Rebecca had told me on several occasions that she feels more like a servant than a wife.
"I've tried but it's like talking to a brick wall. He just quotes Ephesians 5 and says it is my responsibility to submit myself to him."
She continued, "That's what he says but it's more complicated than that."
Rebecca looked at the floor of the garage with a forlorn expression as she spoke.
I made a weak play on words in an attempt to lighter her mood and said, "An apple for your thoughts."
Rebecca was not fazed and slowly started talking, "Jonathan is blinded by religion...blinded by our church. I was too. I never liked how he treated me but I always accepted it as the way things were supposed to be. Our church teaches that the man is the head of the household and is responsible for the spiritual teaching of the family. The woman is responsible to support her husband and submit to him. In other words, our church interprets that to mean the wife is supposed to do all the work while her husband studies the Bible and is involved in the church. A family's status in the church is largely defined by how well the husband and wife fulfill those roles. A large, picture perfect family is a big influence in status because it shows that the man can spiritually lead his family and the woman can submit to her husband by bearing children and caring for the household."
She continued with a depressed tone voice very different from her natural bubbly personality, "Now that I'm starting to understand the difference between faith and religion, I see how dumb all that is. I can't believe I bought into it all my life. I feel like a fool...and taken advantage of. Now my whole life is based on a lie."
She paused and looked up for just a second before looking back down at the garage floor. Her eyes were red and puffy and tears were beginning to flow.
We sat without speaking for a couple minutes. I really felt for her but honestly had no idea what to say. I reached out and took her hand in mine as we sat in somber silence.
After a few more minutes, I asked, "Have I ever told you about the church I grew up in?"
Rebecca wiped the corner of her eye with her fingertip as she said, "No."
"It was a very conservative, small town Baptist church with families that had been members there for generations. My family was one of the few newcomers that attended there. I think my parents felt at home because they both grew up in small town Baptist churches. Now that I look back on it, the church was the picture of dysfunction. There was constant infighting about things as dumb as the color of a bulletin board or who sat where in the pews."
"What really enrages me though was the church's general lack of love and compassion to the people that needed it most. The church had a small gymnasium that was opened up to neighborhood children one evening each week. Kids were invited in to play provided they sat through a short bible study at the beginning of the open gym time. All that is great, but over the entrance to the gym hung a huge sign that read, 'NO Smoking, NO Swearing, NO Drugs, NO Food, NO Drinks, NO Hats, No Torn Clothing' and about 10 other NO's. That sign really bothered me.
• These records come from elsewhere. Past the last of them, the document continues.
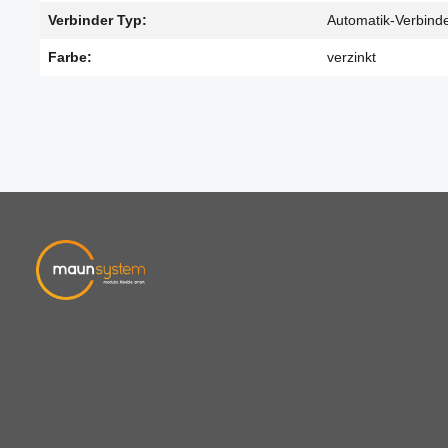
Verbinder Typ:
Automatik-Verbind
Farbe:
verzinkt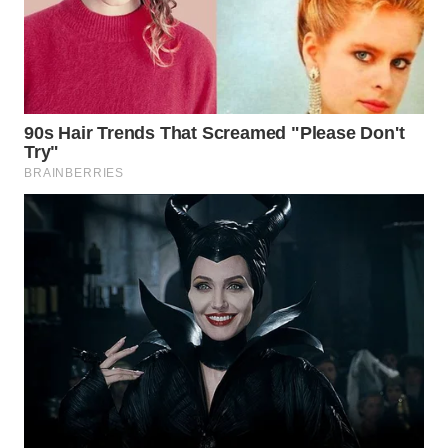
WN
PRIANGAN
TIMUR
WN
SEMARANG
WN
SOLO
WN
BOROBUDUR
WN
MADURA
WN
SURABAYA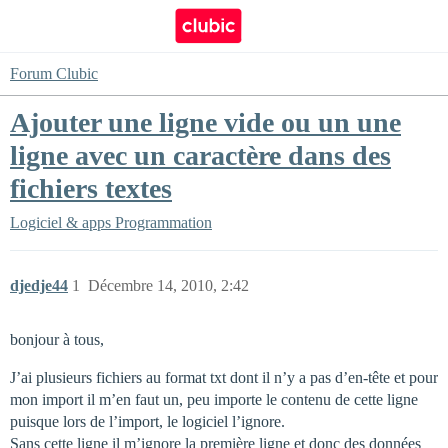
Forum Clubic
Ajouter une ligne vide ou un une
ligne avec un caractère dans des
fichiers textes
Logiciel & apps
Programmation
djedje44
1
Décembre 14, 2010, 2:42
bonjour à tous,
J’ai plusieurs fichiers au format txt dont il n’y a pas d’en-tête et pour
mon import il m’en faut un, peu importe le contenu de cette ligne
puisque lors de l’import, le logiciel l’ignore.
Sans cette ligne il m’ignore la première ligne et donc des données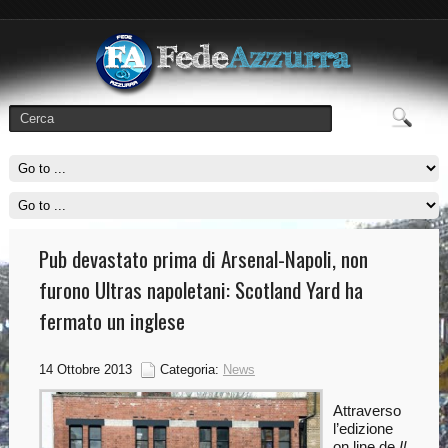
Pub devastato prima di Arsenal-Napoli, non
furono Ultras napoletani: Scotland Yard ha
fermato un inglese
14 Ottobre 2013
Categoria:
News
Attraverso
l’edizione
on line de
Il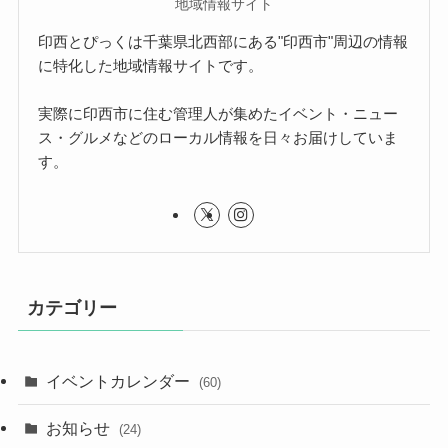
地域情報サイト
印西とぴっくは千葉県北西部にある"印西市"周辺の情報
に特化した地域情報サイトです。
実際に印西市に住む管理人が集めたイベント・ニュー
ス・グルメなどのローカル情報を日々お届けしていま
す。
カテゴリー
イベントカレンダー
(60)
お知らせ
(24)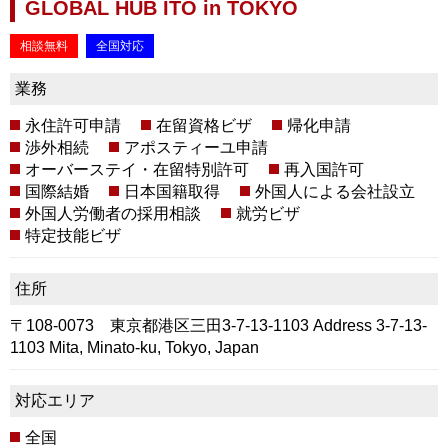
GLOBAL HUB ITO in TOKYO
相談無料
全国対応
業務
永住許可申請
在留資格ビザ
帰化申請
渉外相続
アポスティーユ申請
オーバーステイ・在留特別許可
再入国許可
国際結婚
日本国籍取得
外国人による会社設立
外国人労働者の採用相談
就労ビザ
特定技能ビザ
住所
〒108-0073 東京都港区三田3-7-13-1103 Address 3-7-13-
1103 Mita, Minato-ku, Tokyo, Japan
対応エリア
全国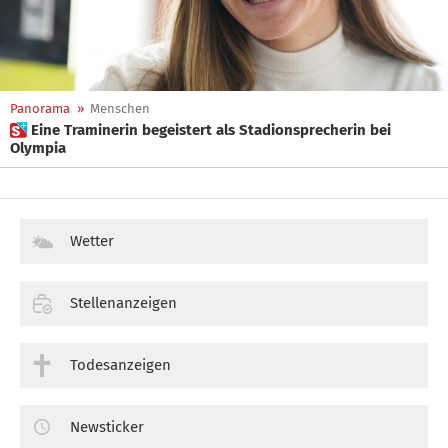
Panorama
»
Menschen
 Eine Traminerin begeistert als Stadionsprecherin bei
Olympia
Wetter
Stellenanzeigen
Todesanzeigen
Newsticker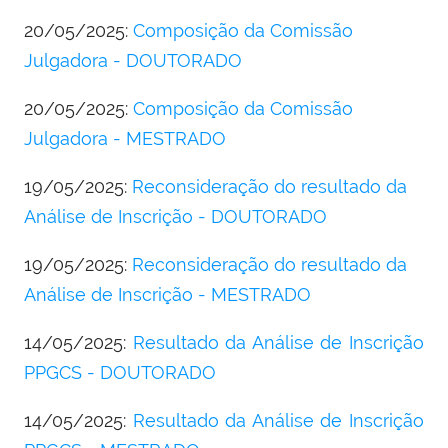
20/05/2025:
Composição da Comissão
Julgadora - DOUTORADO
20/05/2025:
Composição da Comissão
Julgadora - MESTRADO
19/05/2025:
Reconsideração do resultado da
Análise de Inscrição - DOUTORADO
19/05/2025:
Reconsideração do resultado da
Análise de Inscrição - MESTRADO
14/05/2025:
Resultado da Análise de Inscrição
PPGCS - DOUTORADO
14/05/2025:
Resultado da Análise de Inscrição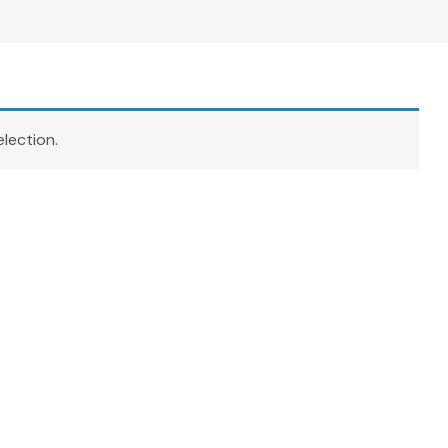
lection.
It was the whole attitude of the church painted on plywood. The church wasn't about showing God's love and telling about the positive story of Christ. It was all about following a bunch of legalistic rules like God is some cosmic killjoy ready to strike you down."
I gave Rebecca's had a little squeeze and asked, "You know what I learned from that little church?"
She laid her head on my shoulder and said, "I'm listening."
"I learned that we're all broken people, even those that put on perfect appearances. We're all sinful and have faults. Myself very much included in that statement."